Dann überlasse ich das Spielfeld den Schülern.

„Und wie lang müss ma die Puppe wiederbeleben? Bis wieder atmet oder was?!" nuschelt einer der ersten Schüler, die sich zur Reanimation vorbereiten. Ich weiß jedoch, dass seine Frage nicht ernst gemeint ist und um ehrlich zu sein, der Witz hat auch mich erheitert.

Jola
Wieder ist die Station in einer Klasse zu finden. Aber den dunkelhaarigen jung aussehenden Sanitäter habe ich vorhin am Morgen und auch sonst im Laufe des Tages nicht gesichtet. Er scheint trotzdem auch nett zu sein.

Er erzählt irgendetwas während alle zuhören. Außer ich. Denn ich bin beschäftigt, mich irgendwie auf den Beinen zu halten.
Mir ist unnormal schwindlig, alles dreht sich, ich fühle mich gar nicht gut.
Ich fühle mich so krank und will einfach nur mehr ins Bett. Aber ich weiß doch, dass das nicht so leicht geht.

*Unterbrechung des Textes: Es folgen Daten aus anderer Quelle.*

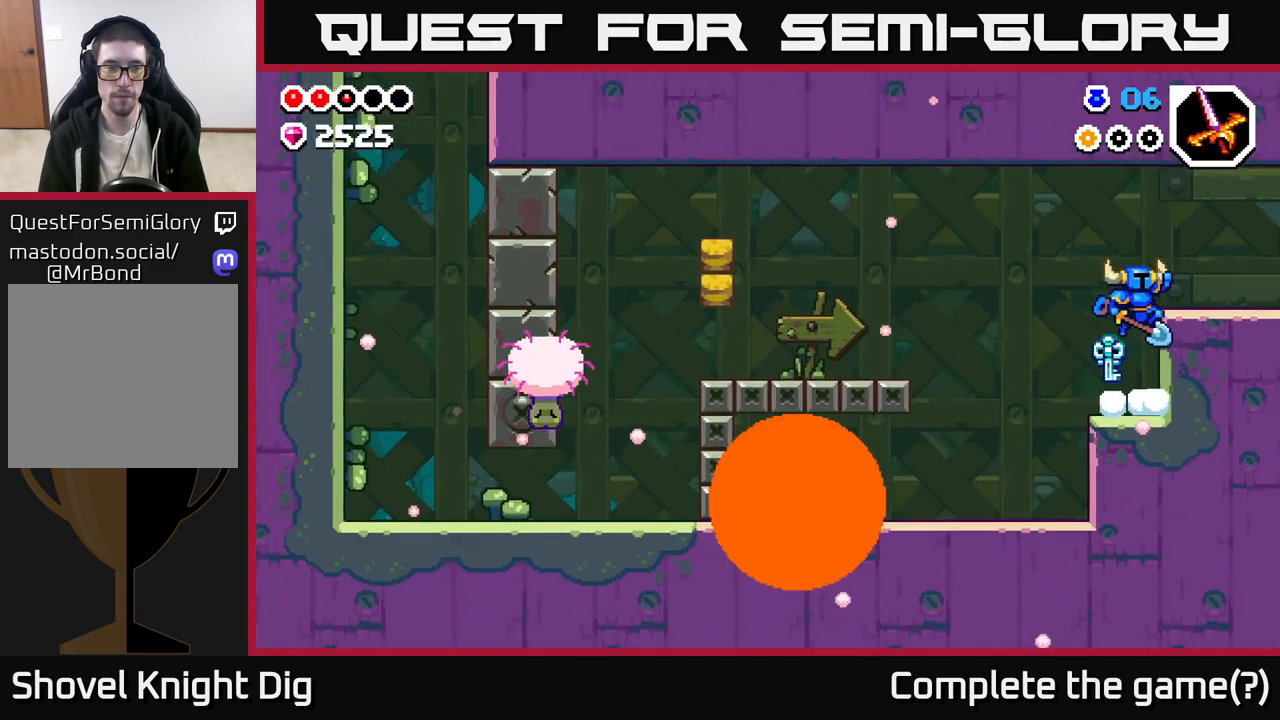
{"buttons": [], "left_stick": "right", "right_stick": "center", "events": [[133, "A", "up"]]}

Au, mir ist so übel...  Und die Schmerzen erleichtern mir mein Leben wohl doch nicht so unbedingt.
Oh, bloß nicht umfallen...
Der Sanitäter redet noch immer und weist die Schüler an. Zumindest verpasse ich nichts vom Lehrstoff, weil ich es ohnehin schon weiß.
Langsam verliere ich die Kraft.
Ich kann nicht mehr...

Plötzlich spüre ich den harten Boden unter mir. Ja, ich liege am Boden.
Nach kurzer Zeit komme ich wieder vollständig zu mir. Um mich herum ist alles noch ein wenig unklar, aber ich sehe Schuhe und die Puppe wenn ich meinen Kopf leicht hebe.
Mist Mist Mist, musstest du jetzt unbedingt umkippen?!
„Da ist jemand gerade zusammengebrochen!" höre ich jemanden rufen.
Mein Kopf dröhnt und an meiner Handfläche spüre ich noch immer den Aufschlag am Boden. Trotzdem versuche ich mich aufzurichten, was sich zwar als nicht sehr einfach herausstellt, aber es klappt.
Wieder sind alle Blicke auf mich gerichtet, zum Zweiten Mal heute. Das ist so unglaublich peinlich und unangenehm!
Ich habe schon genug Probleme und jetzt fällt mir nichts besseres ein als einfach umzufallen?!
Meine Schmerzen werden nicht gerade besser.

Phil Funke
Plötzlich stoppten die Schüler und standen ganz still da, was mich sehr irritierte. Alle drehten sich um und dann kam ein Mädchen auf mich zu und erzählte mir von dem vorgefallenen Ereignis: „Da ist jemand gerade zusammengebrochen!"
„Wo?" gebe ich erschrocken von mir und das Mädchen zeigt hinter eine Gruppe Jugendliche. Tatsächlich liegt da ein Mädchen halbaufgerichtet. Sofort eile ich zu ihr und nehme mit ihr Kontakt auf: „Hallo, weißt du was passiert ist?"